Required action:
Answer these questions from the article on the G8 climate talks below:
1. By what percentage did the G8 countries aim to cut their greenhouse gas emissions by 2050?
2. In which city will the December talks on a new UN climate change treaty take place?
3. Why did Chinese President Hu Jintao return early to China?

Document segment:
□ □ □

Recession slows climate change progress: Obama

The global recession has slowed progress on a climate change deal, but leaders must "fight the temptation toward cynicism" and push forward, President Barack Obama told a meeting of rich and emerging powers in L'Aquila, Italy, on Thursday.
Italian Prime Minister Silvio Berlusconi, right, shakes hands with U.S. President Barack Obama after a statement on the environment at the G8 summit in L'Aquila, Italy, on Thursday. ((Jason Reed/Reuters) )

The global recession has slowed progress on a climate change deal, but leaders must "fight the temptation toward cynicism" and push forward, President Barack Obama told a meeting of rich and emerging powers in L'Aquila, Italy, on Thursday.

While world leaders did not solve the problem, they "made some important strides forward," Obama said, speaking at the conclusion of a forum on the environment, which he chaired.

Calling climate change "a defining problem of our time," Obama said: "It is no small task for 17 leaders to bridge their differences on this issue."

Progress could still be made before talks on a new UN climate change treaty in Copenhagen in December, he said.

The Group of Eight countries — Britain, Canada, France, Germany, Italy, Japan, Russia and the United States —  set the goal of reducing their greenhouse gas emissions by 80 per cent by 2050, with the global goal of a 50 per cent cut.

They also pushed the G5 countries at the summit — Brazil, China, India, Mexico and South Africa — to commit to an agreement that an increase in global temperatures shouldn't exceed two degrees Celsius.

"It would not be productive if European countries, Japan, the United States and Canada accepted cuts that are economically damaging while more than five billion people in other countries carried on as before," said Italian Prime Minister Silvio Berlusconi.

No commitment to specific reductions

UN Secretary General Ban Ki-Moon says the G8 plan to reduce climate change needs to include support for less-developed countries. ((Peter Morrison/Associated Press))

However, earlier Thursday, UN Secretary General Ban Ki-moon criticized the G8's plan on climate change, calling it unfair because it doesn't help developing countries to fully cut their own emissions.

Ban suggested the G8 come up with a way to finance poorer nations to help them change their polluting growth pattern and adapt to the effects of global warming.

"The policies that they have stated so far are not enough, not sufficient enough," Ban said on the sidelines of the G8 summit.

"This is the science. We must work according to the science. This is politically and morally imperative and a historic responsibility for the leaders for the future of humanity, even for the future of planet Earth."

The emerging countries have so far refused to commit to specific reduction targets.

Some countries have balked at establishing further commitments ahead of the UN conference. They are also upset the industrialized nations have not been forthcoming with midterm emissions reductions.

Some countries have also said they first would like to see the economic powerhouses provide financial help and technology to the developing world to combat global warming.

Meanwhile, analysts have suggested Chinese President Hu Jintao's withdrawal from the meetings may reduce the chances of moving ahead on the climate change talks. Hu returned early to China to deal with ethnic attacks occurring in the country's western Xinjiang province.

'Only the first step'

"Support from the G8 is only the first step in what is likely to be a long and difficult process," said Guy Caruso, a senior adviser for the energy and national security program at the Center for Strategic and International Studies, a think-tank in Washington.

□ □ □

Data section:
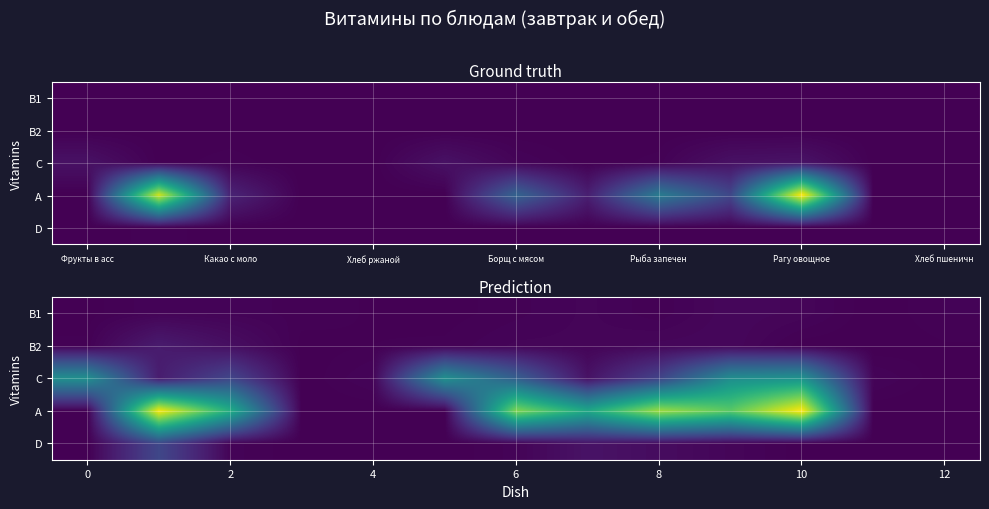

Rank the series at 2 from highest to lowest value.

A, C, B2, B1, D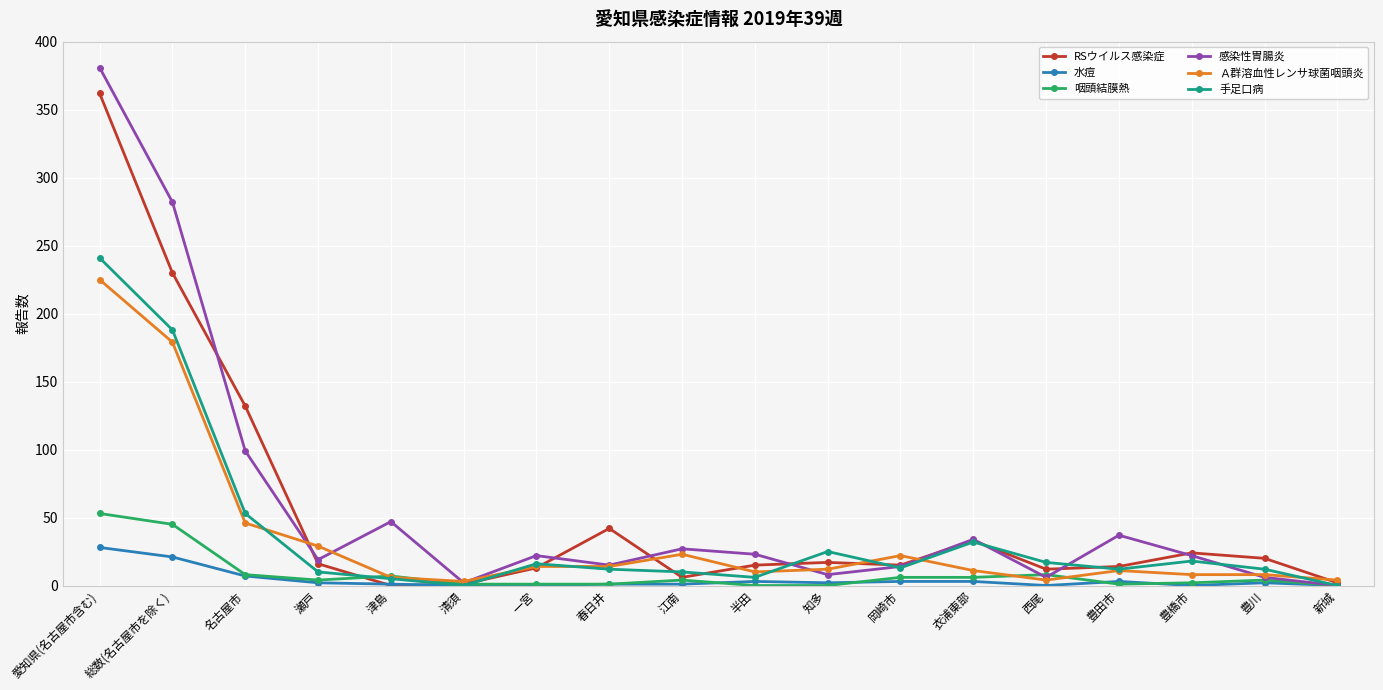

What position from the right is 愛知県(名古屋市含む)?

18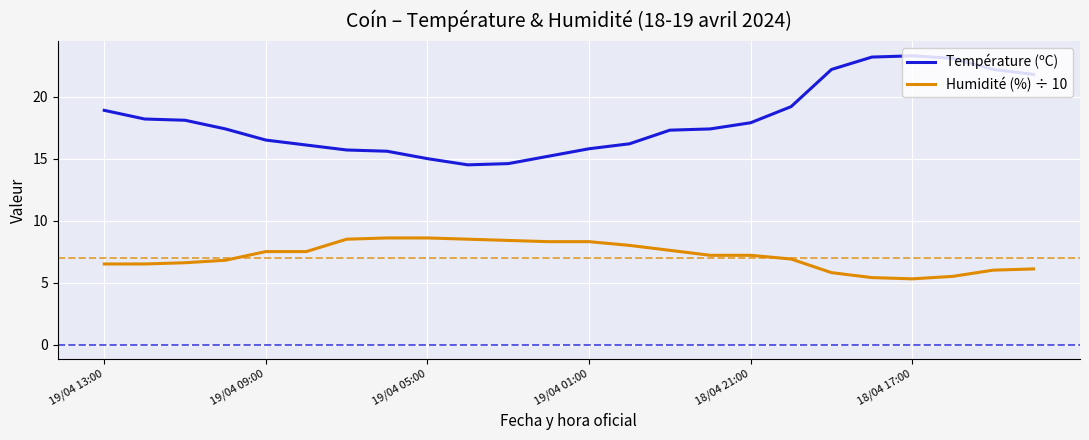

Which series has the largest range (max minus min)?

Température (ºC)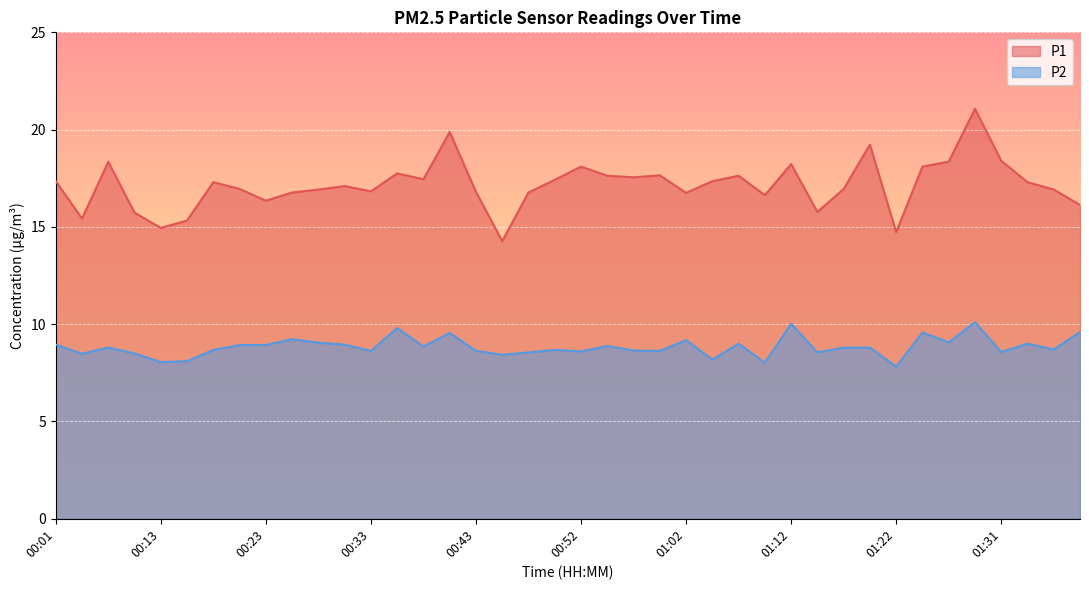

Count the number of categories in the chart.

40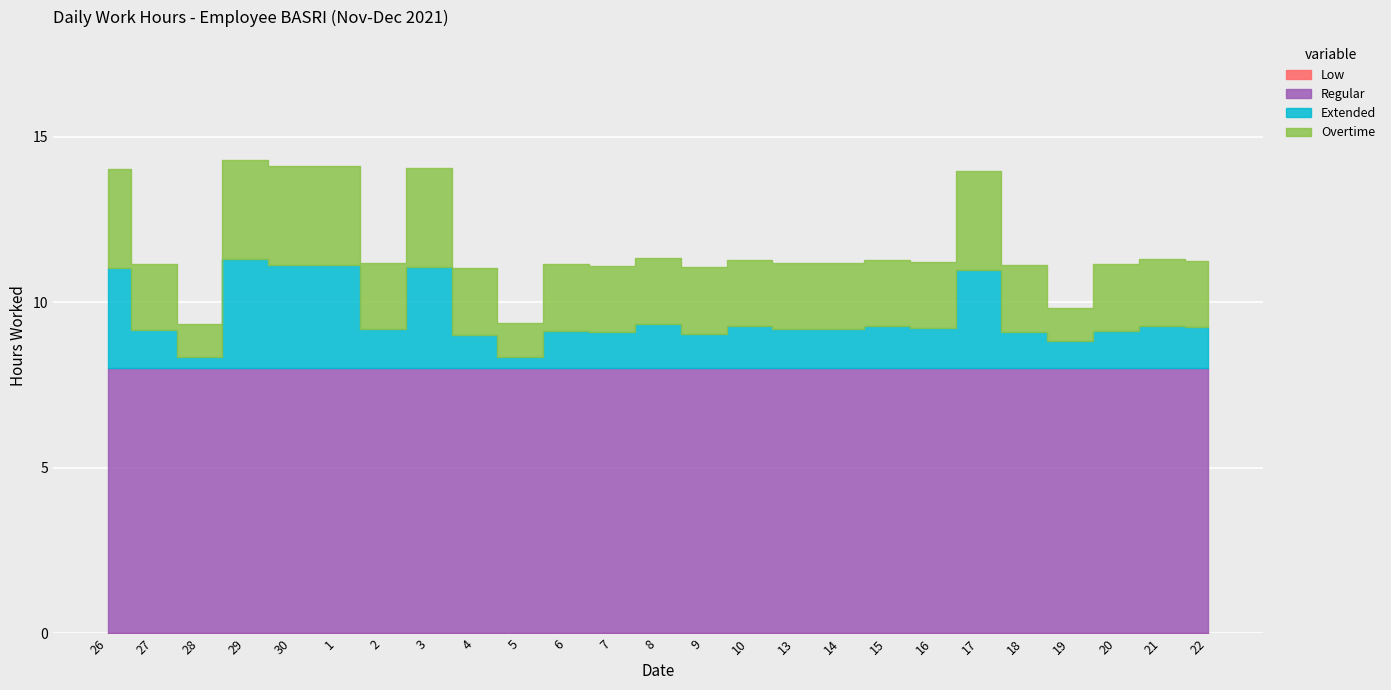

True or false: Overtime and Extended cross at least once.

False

□ □ □

Answer box:
1. 80 percent.
2. Copenhagen.
3. To deal with ethnic attacks in China's western Xinjiang province.